Lauren'ı görmenin verdiği rahatlıkla omuzlarımı düşürüp ona doğru adım attım. O ise hareket etmeme izin vermeden yanıma ulaşıp kollarını belime doladı. Yüzümün onunkiyle aynı hizada olduğunu fark ettiğimde korkuyla geri çekildim.

''Kısalmışsın!''

Sesli bir şekilde gülüp iki eliyle yüzümü kavradı.

''Hayır Camila, sen uzadın. Amazon oldun!''

Dediği şeye gözlerimi büyütüp yıkılan kapıya baktım.

''Amazon oldum.''

''Başardın Camila!''

Lauren ile aynı hizaya gelecek kadar uzundum ve o kapıyı yerinden sökecek kadar güçlüydüm. Gerçekten bir Amazon olmuştum.

''İşe yaradığına inanamıyorum.''

''Ben de yaşadığına inanamıyorum.''

Lauren yüzümdeki ellerini omuzlarıma indirdiğinde kollarımı beline dolayıp alnımı omzuna yasladım.

''Şimdi sonsuza kadar yanında kalabilirim.''

Bir elini saçlarıma götürüp beni iyice kendine çekti.

''İstediğini elde etmekte senden daha iyisi yok, biliyorsun değil mi?''

Biz tamamen birbirimize odaklanmış bir şekilde koridorda sarmaş dolaş dururken Hippolyta koridora girmiş ve Diana'nın yanındaki yerini almıştı.

''Özlem giderişinizi bozmak istemeyiz ama halletmemiz gereken birkaç şey var.''

Hippolyta'nın yanımızda olduğunu fark ettiğimde Lauren'dan ayrılıp üzerimi düzelttim. Ardından saygıyla kafamı eğip hafifçe selam verdim.
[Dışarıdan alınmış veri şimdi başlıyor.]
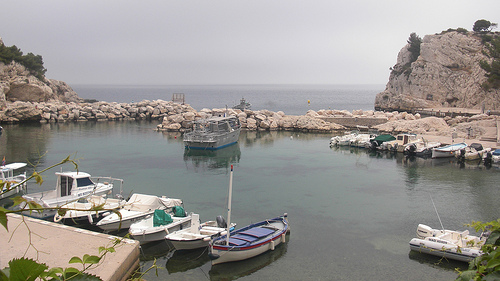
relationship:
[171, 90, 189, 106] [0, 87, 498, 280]
stand in harbor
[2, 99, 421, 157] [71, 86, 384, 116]
rocks near ocean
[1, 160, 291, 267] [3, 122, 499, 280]
boats on water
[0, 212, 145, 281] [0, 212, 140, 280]
platform of building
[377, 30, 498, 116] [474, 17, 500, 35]
cliff has tree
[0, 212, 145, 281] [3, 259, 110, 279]
platform has ivy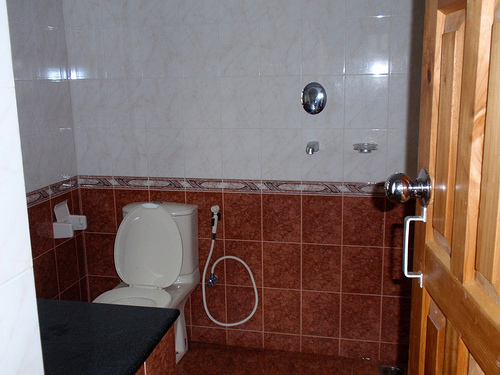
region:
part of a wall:
[188, 37, 251, 109]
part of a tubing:
[234, 271, 278, 332]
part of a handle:
[390, 230, 415, 294]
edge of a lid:
[171, 197, 189, 283]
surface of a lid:
[116, 237, 164, 284]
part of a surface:
[71, 326, 118, 361]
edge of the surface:
[147, 328, 169, 352]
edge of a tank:
[181, 218, 200, 262]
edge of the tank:
[166, 207, 194, 222]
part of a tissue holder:
[66, 209, 93, 249]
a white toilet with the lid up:
[112, 205, 189, 301]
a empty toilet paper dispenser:
[54, 209, 93, 239]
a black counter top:
[47, 307, 146, 357]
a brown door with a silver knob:
[389, 13, 499, 360]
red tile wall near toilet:
[262, 207, 379, 332]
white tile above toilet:
[77, 13, 260, 152]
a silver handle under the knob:
[402, 212, 427, 294]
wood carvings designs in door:
[430, 13, 470, 174]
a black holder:
[209, 215, 226, 227]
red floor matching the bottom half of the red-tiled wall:
[187, 356, 285, 370]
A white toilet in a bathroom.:
[91, 200, 201, 365]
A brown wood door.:
[403, 0, 495, 370]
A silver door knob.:
[381, 166, 429, 204]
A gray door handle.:
[400, 205, 426, 286]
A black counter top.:
[35, 295, 181, 373]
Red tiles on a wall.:
[26, 185, 406, 365]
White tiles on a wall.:
[5, 0, 425, 195]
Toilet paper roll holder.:
[50, 196, 86, 237]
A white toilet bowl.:
[90, 285, 171, 306]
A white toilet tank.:
[120, 200, 200, 283]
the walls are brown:
[248, 208, 388, 338]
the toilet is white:
[105, 211, 213, 305]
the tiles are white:
[183, 132, 297, 169]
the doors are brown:
[441, 140, 493, 323]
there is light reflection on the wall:
[340, 54, 407, 117]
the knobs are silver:
[379, 171, 440, 290]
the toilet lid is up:
[103, 200, 215, 300]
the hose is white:
[190, 215, 276, 326]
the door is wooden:
[428, 143, 494, 339]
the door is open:
[399, 82, 494, 217]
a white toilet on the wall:
[93, 176, 211, 353]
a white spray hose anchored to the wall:
[183, 192, 275, 330]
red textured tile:
[241, 195, 392, 345]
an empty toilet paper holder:
[48, 156, 95, 246]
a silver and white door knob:
[373, 166, 439, 290]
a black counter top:
[43, 285, 224, 373]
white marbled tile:
[93, 45, 244, 161]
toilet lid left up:
[93, 180, 188, 349]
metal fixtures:
[273, 130, 395, 167]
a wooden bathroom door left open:
[415, 6, 498, 361]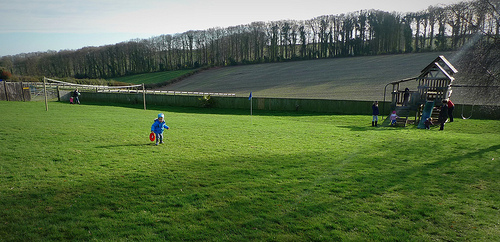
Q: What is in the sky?
A: Clouds.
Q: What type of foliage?
A: Trees.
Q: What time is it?
A: Afternoon.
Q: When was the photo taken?
A: During the daytime.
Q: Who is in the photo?
A: A person.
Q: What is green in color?
A: Grass.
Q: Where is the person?
A: On grass.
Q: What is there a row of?
A: Trees.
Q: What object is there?
A: A playhouse.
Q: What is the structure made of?
A: Wood.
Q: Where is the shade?
A: On the grass.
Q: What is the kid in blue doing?
A: Standing with a red object.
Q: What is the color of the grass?
A: Green.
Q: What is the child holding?
A: Freebee.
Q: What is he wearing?
A: Blue jacket.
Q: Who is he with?
A: Other kids.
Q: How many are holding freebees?
A: 1.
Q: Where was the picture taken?
A: In the field.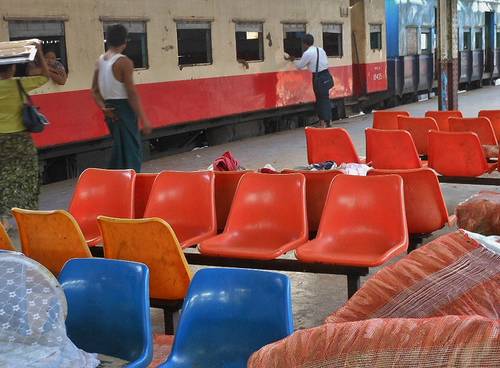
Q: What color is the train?
A: Blue, red and tan.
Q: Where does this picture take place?
A: At a train station.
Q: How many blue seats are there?
A: Three.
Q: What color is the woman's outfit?
A: Green.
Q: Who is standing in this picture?
A: Men and women.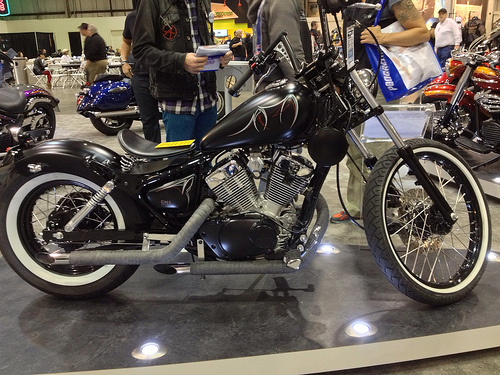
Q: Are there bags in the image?
A: Yes, there is a bag.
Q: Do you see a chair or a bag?
A: Yes, there is a bag.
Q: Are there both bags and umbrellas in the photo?
A: No, there is a bag but no umbrellas.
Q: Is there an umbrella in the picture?
A: No, there are no umbrellas.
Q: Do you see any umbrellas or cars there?
A: No, there are no umbrellas or cars.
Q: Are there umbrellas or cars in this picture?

Kafamı kaldırmam için işaret verdiğinde ona baktım.

"Diana."

Diana bir adım öne çıkıp eline aldığı bıçağı gösterdi.

"Bu canını yakacak."

Daha sonra bıçağı eline götürüp sert ve sağlam bir hamleyle avuç içini kesti. İkimiz de aynı anda acıyla inlediğimizde kaşlarımı çatıp hızla elime baktım. Kesik değildi ama canım yanıyordu.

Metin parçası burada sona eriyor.